▶ [Excerpted passage]

------------------------------------------------------------

The soul helps us to respond to the basic question: ‘What am I’? The soul is the immortal spirit united to or ‘in’ each living human body. But we cannot say simply, ‘I am a soul’. It is more accurate to say, ‘I am an embodied soul’, or ‘I am an “ensouled” body?. The essential unity of body and soul constitutes the person in this world of matter, time and space (Gaudium et Spes, 14). The technical term for this body-soul unity, where the soul is the controlling dynamism animating the body, is hylomorphism.
Classical Greek philosophy, and later philosophies, influenced by Rene Descartes (1596-1660), made a sharp distinction between soul and body, to the point of separating the body from the soul. The body was regarded as a machine animated by a soul. A person was ‘a ghost in a machine’. This led to the soul or spirit being easily identified with the mind, which was held to be much more important than its material frame. Descartes? principle of personhood was thus expressed as: ‘I think therefore I am’.
A more realistic view, the perennial philosophy maintained by St Thomas Aquinas (c1225-1274), would reverse this: ‘I am, therefore I think.’ Being precedes action. Essence precedes existence. This better maintains the hylomorphic principle of the unity of body and soul ? and the importance of the body, which is the Hebrew perspective in the Scriptures.
Yet the human mind opens doors to the soul. We can begin by discerning our rational functions. The intellect and will make us radically different to animals, who follow instinct. We possess a unique capacity to reflect. Reflection indicates not only higher intelligence, but the abiding reality of the soul. I can think about my thoughts. I can be aware of myself as a person. I can be aware of other persons. In my intellect can evaluate my decisions. I can regret past actions and determine new courses of action. A higher animal can learn to evaluate past actions, avoiding situations etc. but only through trial and error and a limited memory. Yet even the highest primates have no capacity to reflect on themselves ? or to do what this essay attempts, to reflect on personhood. The ape is not a philosopher.
Another door into the soul is our capacity to appreciate abstract realities. Our intellect recognizes that truth, goodness and beauty are of great value. True or false, right or wrong, good or bad, are categories of concern to most people (Gaudium et Spes, 15). Our innate seeking after truth perhaps takes its highest form in the moral quest, when we seek ‘the good’, and wish to avoid evil, or at least when we know that we should be making moral choices. This moral sense or capacity is natural to being a person, hence described as the Natural Law. Human persons are moral beings. To be a person is not only to be interested in moral questions, but to be able to make moral decisions. The capacity to choose is free will. (Gaudium et Spes, 17) The capacity to evaluate and make moral judgements that guide these choices is the human conscience. (Gaudium et Spes 16)

------------------------------------------------------------

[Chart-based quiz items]

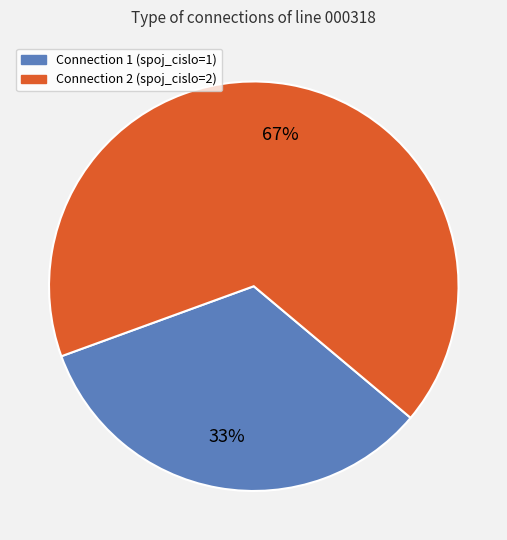

To the nearest percent, what is the average slice percentage?

50%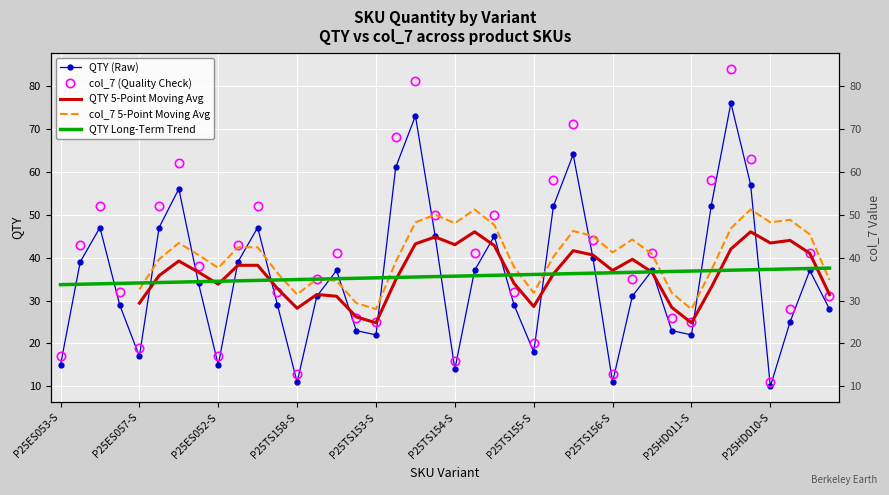

What is the sum of the QTY (Raw) values at 29 and 37?

56.0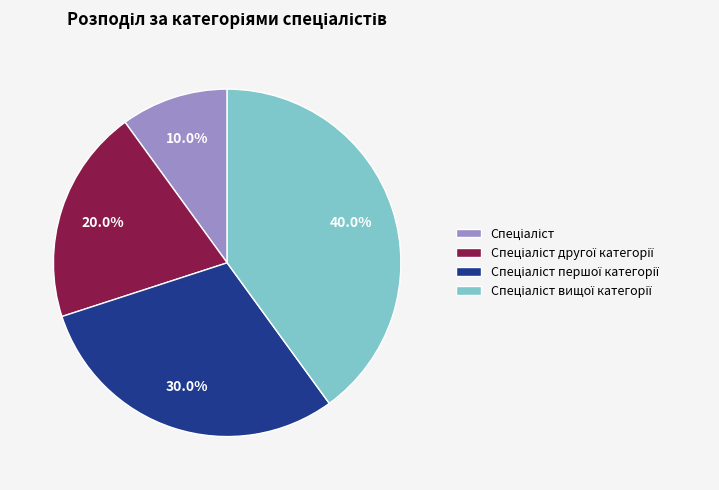

Does any single category account for the majority?

No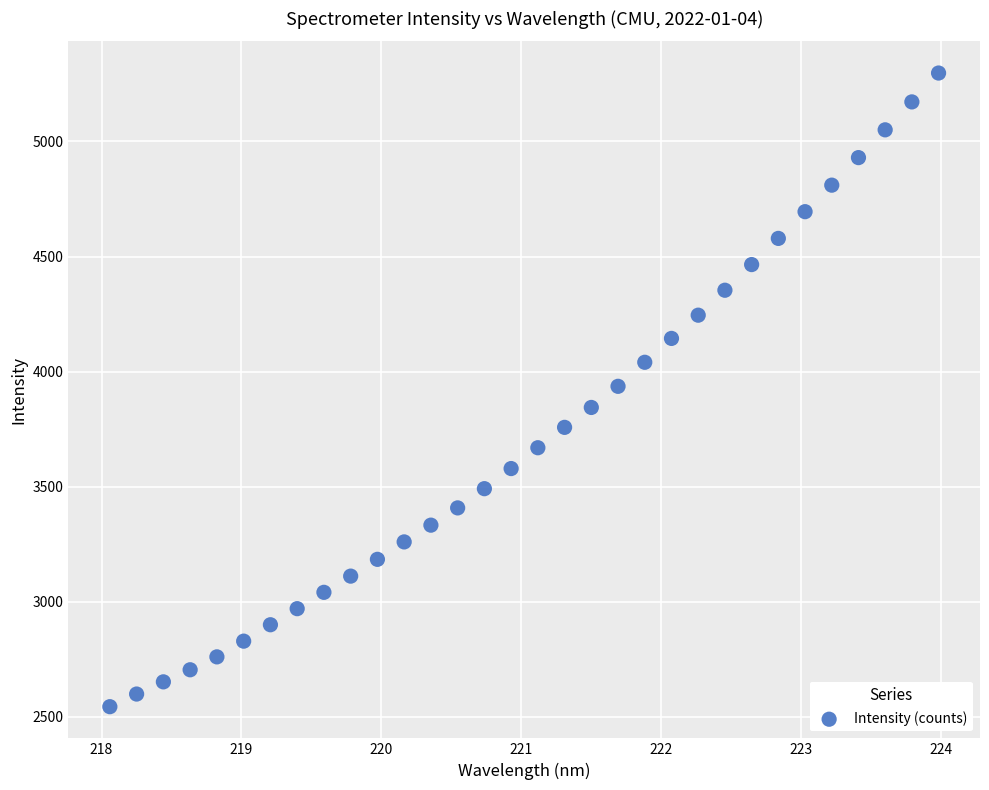

What is the range of X values (max minus min)?

5.9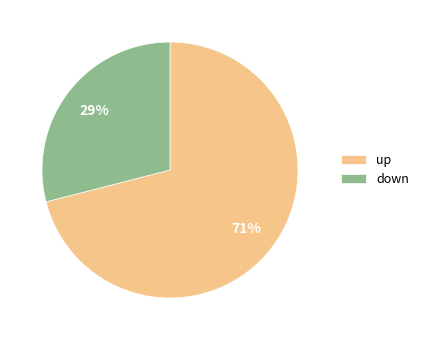

How many segments does this pie chart have?

2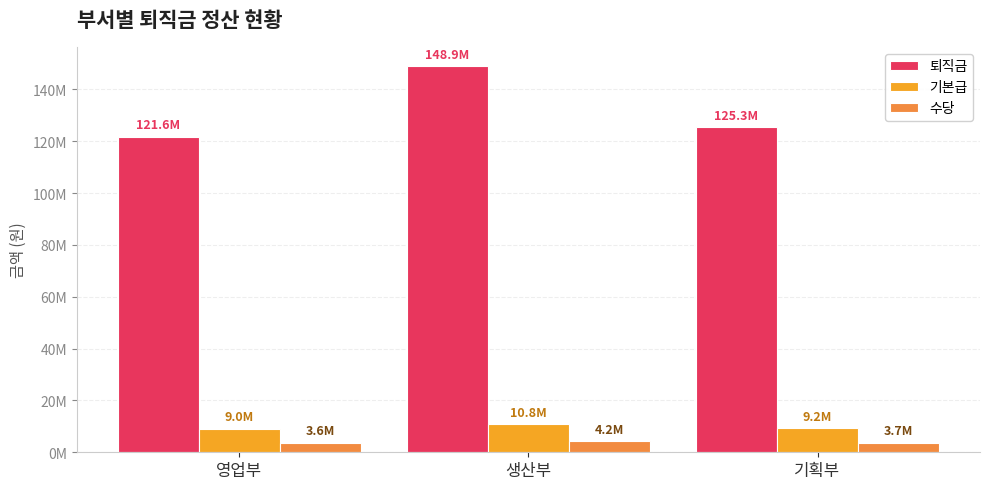

What is the sum of the 퇴직금 values at 기획부 and 생산부?

274250000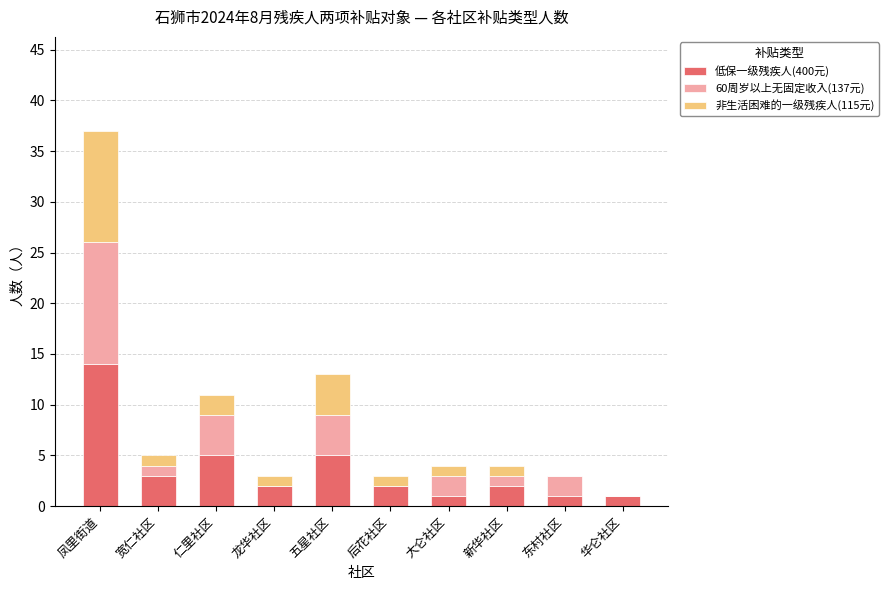

What value does the 低保一级残疾人(400元) series have at 五星社区?

5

------------------------------------------------------------

▶ [Questions]
1. Referring to the excerpted passage on the soul, list the section numbers of Gaudium et Spes that it cites, in the order they appear.
2. Resume the passage on the soul and body, picking up right after its final sentence about conscience.

▶ [Results of the tasks]
1. 14, 15, 17, 16

2.
Yet the human conscience is not fool proof. Every person carries within himself or herself an inherited weakness, described by the Second Vatican Council as an inner-division, the effects of original sin (cf. Gaudium et Spes, 13). We are imperfect, with a tendency to do what is wrong. This means that we are involved in a constant moral struggle. With St Paul we can say that while we know the good we should do, we often choose what we know we ought not to do (cf. Romans 7: 14-25). Christian anthropology remains incomplete until it includes this reality of sin and guilt in our lives. The human person should never be idealised, less so when we still live in the shadow of events that cut the last century in two: genocide, wars, tyrannies, revolutions, slaughter unprecedented in all history.
Nevertheless, the Catholic understanding of the human person remains optimistic. Contrary to what some journalists claim, Catholics do not hold to a pessimistic doctrine of human nature. We do not believe in the ‘total depravity’ or innate corruption of the person, linked to a doctrine of human helplessness or the ‘bondage of the will’. This is the belief of Martin Luther, John Calvin, Bishop Cornelius Jansen, fundamentalist Christians and some pessimistic modern philosophers. Catholics believe that free will has not been destroyed and corrupted by original sin. A human being still has the capacity to live as the image of the loving Creator. The inherited effects of original sin have certainly weakened human nature and we all need divine grace, but we still retain innate dignity, moral worth and freedom to choose.
The massive, indeed decisive, contribution of Catholic culture to the world of art, music, architecture etc., also reveals a positive understanding the human person. The so-called Renaissance was essentially a celebration of Christian humanism, based on several centuries of late ‘medieval’ development. Reflecting on this patrimony should encourage us to see aesthetics as another way into appreciating our unique nature as ‘ensouled’ bodies.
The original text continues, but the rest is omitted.